§ **What needs to be done**
Your task is to copy the stretch of lines in the records below that begins with the line containing "ia, Chesca Simpson, Jacquelyn" and ends with the line containing "ll go this year, but", exactly as written, with nothing added.
*** Opening Records to process ***
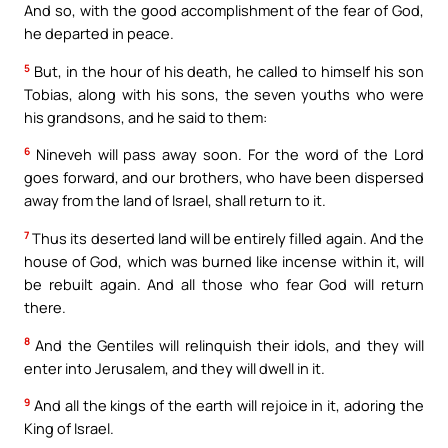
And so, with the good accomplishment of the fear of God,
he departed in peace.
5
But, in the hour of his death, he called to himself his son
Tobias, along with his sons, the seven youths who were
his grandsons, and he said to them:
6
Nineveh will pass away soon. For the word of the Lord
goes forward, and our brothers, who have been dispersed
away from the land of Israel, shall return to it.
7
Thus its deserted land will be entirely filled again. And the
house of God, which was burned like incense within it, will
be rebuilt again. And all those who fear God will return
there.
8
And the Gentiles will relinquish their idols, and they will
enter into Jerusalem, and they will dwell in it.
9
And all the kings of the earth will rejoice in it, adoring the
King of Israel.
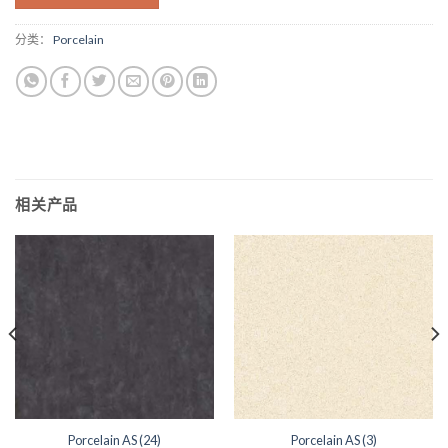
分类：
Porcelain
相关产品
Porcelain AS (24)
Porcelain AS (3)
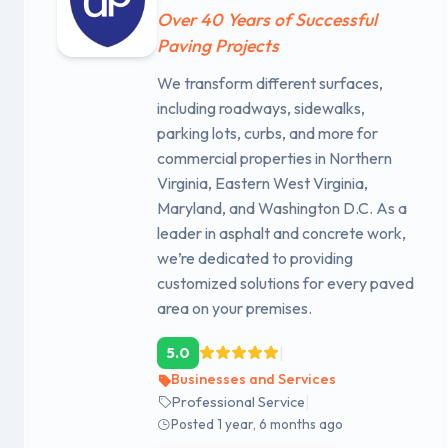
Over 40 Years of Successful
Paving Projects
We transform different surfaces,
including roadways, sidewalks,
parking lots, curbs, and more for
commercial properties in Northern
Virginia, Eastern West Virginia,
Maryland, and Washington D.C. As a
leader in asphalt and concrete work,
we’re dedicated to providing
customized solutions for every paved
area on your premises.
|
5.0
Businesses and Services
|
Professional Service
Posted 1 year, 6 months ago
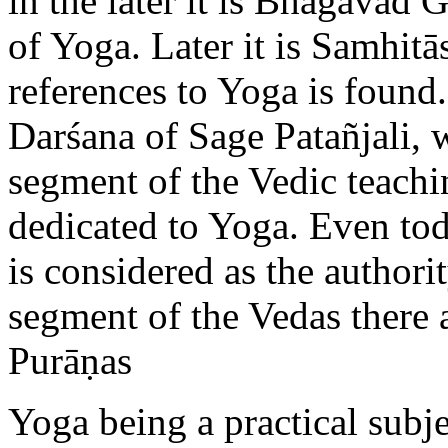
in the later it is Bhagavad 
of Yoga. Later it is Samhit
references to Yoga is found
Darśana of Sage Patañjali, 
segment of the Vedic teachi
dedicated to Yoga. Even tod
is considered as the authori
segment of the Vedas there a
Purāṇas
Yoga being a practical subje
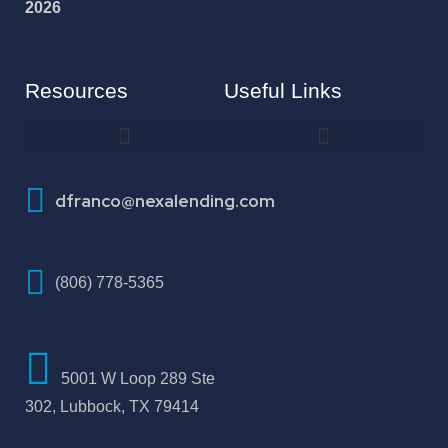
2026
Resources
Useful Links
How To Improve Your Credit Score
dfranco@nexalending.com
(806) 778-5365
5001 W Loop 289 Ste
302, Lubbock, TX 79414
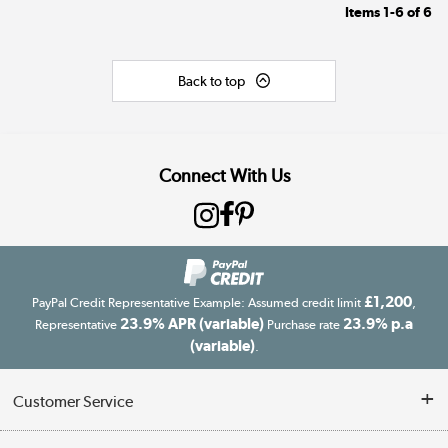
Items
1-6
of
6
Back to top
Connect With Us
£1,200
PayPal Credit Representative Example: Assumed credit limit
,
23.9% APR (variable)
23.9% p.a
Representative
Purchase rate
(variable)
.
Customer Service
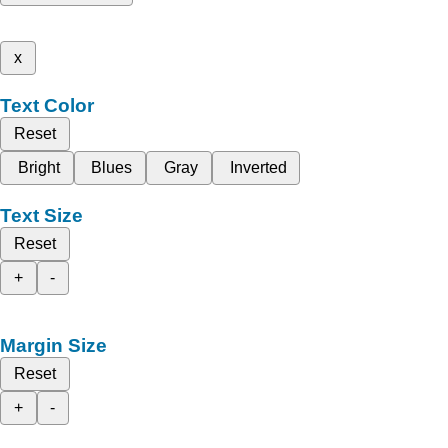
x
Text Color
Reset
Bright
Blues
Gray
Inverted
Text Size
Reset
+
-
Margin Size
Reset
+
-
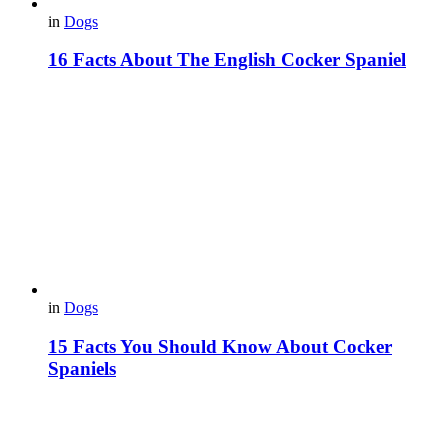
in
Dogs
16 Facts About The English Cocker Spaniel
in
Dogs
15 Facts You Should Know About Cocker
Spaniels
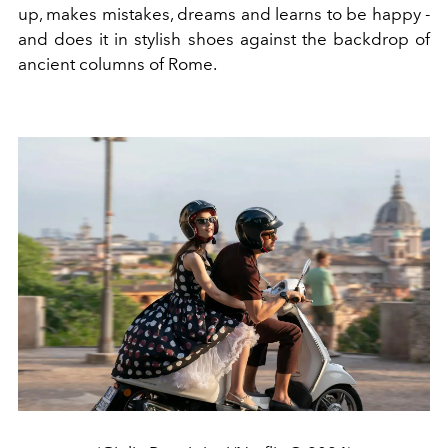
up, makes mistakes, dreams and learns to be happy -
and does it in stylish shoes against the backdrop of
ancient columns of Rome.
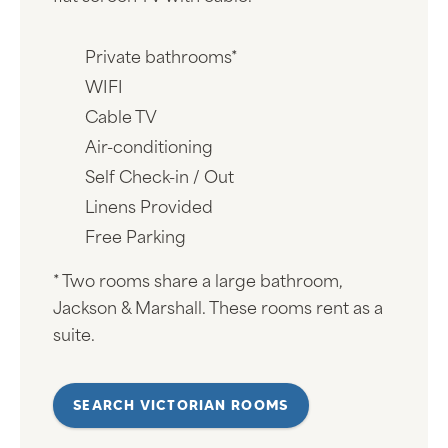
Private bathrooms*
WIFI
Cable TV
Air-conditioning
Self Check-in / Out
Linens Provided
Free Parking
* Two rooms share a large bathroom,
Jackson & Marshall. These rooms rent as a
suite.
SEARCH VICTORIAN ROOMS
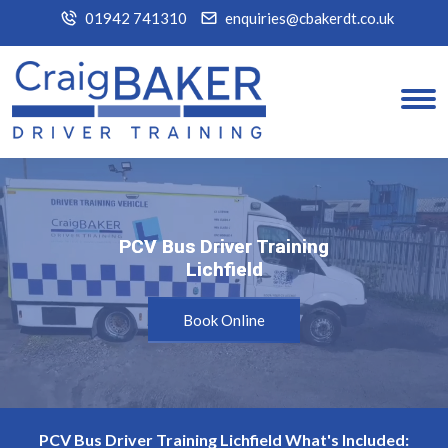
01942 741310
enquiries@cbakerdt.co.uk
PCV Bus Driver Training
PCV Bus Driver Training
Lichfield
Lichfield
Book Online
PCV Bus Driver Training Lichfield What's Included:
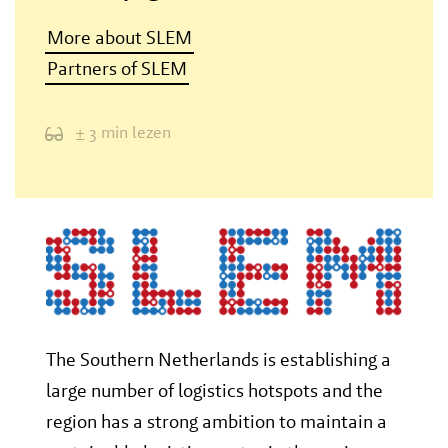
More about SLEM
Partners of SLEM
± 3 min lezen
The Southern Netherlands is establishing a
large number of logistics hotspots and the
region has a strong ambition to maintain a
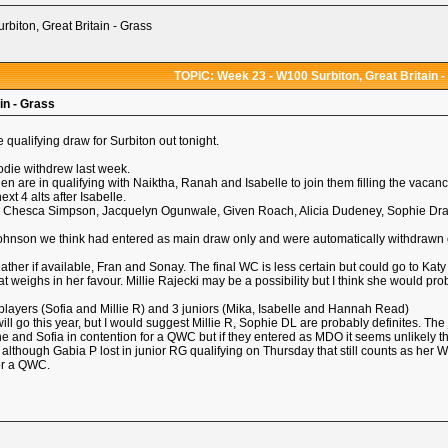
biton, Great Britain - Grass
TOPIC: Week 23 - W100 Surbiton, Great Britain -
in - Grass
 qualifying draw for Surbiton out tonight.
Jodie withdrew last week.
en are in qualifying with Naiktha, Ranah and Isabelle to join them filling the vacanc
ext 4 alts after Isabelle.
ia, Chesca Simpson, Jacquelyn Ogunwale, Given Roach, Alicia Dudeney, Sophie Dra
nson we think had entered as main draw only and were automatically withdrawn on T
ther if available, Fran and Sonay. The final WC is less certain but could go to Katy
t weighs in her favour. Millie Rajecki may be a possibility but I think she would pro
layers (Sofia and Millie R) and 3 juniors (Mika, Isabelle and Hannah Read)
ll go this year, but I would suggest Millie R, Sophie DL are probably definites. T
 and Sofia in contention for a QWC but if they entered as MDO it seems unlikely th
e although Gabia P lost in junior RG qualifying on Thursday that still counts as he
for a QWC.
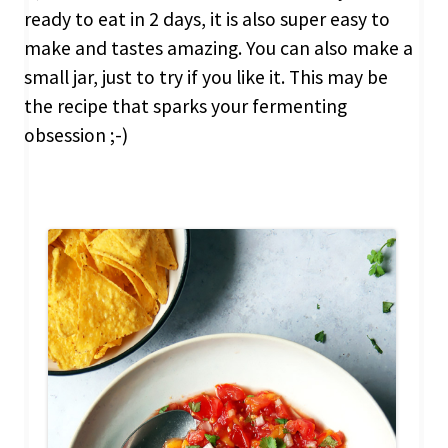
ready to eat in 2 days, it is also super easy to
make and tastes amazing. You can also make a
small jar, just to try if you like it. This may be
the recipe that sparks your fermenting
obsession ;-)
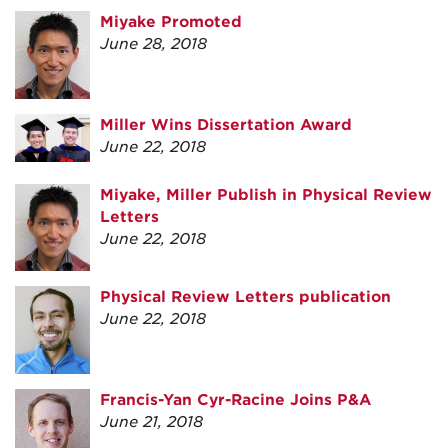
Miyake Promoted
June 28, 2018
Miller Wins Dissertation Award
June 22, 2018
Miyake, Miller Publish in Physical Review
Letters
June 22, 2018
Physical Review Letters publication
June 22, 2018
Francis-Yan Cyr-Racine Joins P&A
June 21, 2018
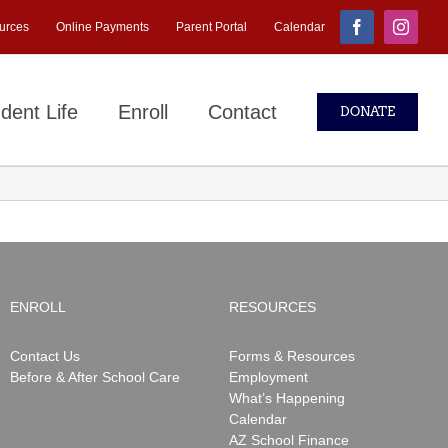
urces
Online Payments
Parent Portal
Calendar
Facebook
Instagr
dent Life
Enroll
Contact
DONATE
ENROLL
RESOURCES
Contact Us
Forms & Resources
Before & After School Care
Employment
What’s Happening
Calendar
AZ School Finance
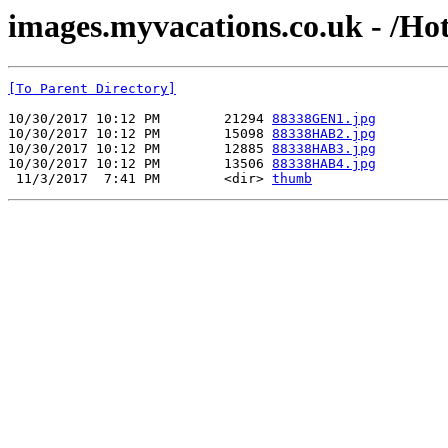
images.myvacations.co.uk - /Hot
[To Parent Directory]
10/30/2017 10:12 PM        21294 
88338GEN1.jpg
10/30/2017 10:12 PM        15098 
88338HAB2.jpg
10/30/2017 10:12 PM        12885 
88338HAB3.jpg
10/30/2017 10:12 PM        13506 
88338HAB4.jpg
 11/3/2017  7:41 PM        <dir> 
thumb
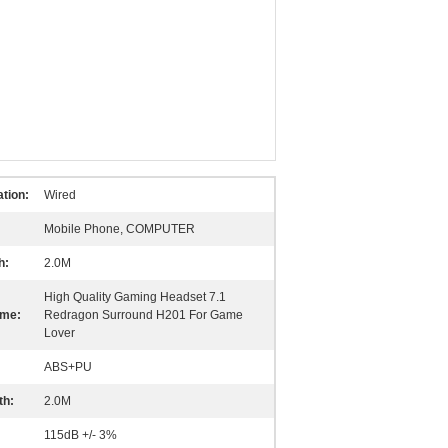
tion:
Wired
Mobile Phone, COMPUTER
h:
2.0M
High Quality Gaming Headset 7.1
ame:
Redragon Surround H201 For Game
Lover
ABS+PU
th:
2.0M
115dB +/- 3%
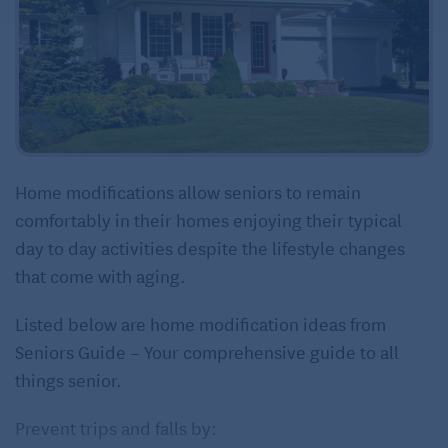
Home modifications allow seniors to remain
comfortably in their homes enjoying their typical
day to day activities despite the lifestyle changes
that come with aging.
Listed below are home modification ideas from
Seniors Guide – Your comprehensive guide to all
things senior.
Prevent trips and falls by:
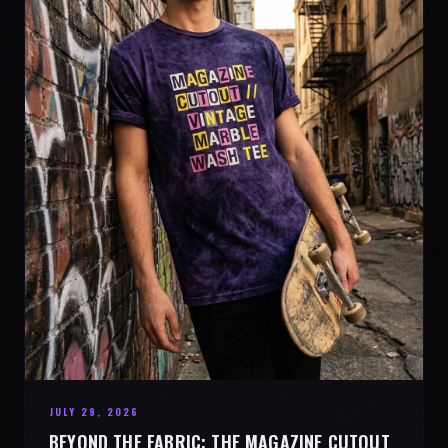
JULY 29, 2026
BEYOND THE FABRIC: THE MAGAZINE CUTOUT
*** Closing Records to process ***
§ **Your response**
ia, Chesca Simpson, Jacquelyn Ogunwale, Given Roach, Alicia Dudeney, Sophie Dra
nson we think had entered as main draw only and were automatically withdrawn on T
ther if available, Fran and Sonay. The final WC is less certain but could go to Katy
t weighs in her favour. Millie Rajecki may be a possibility but I think she would pro
layers (Sofia and Millie R) and 3 juniors (Mika, Isabelle and Hannah Read)
ll go this year, but I would suggest Millie R, Sophie DL are probably definites. T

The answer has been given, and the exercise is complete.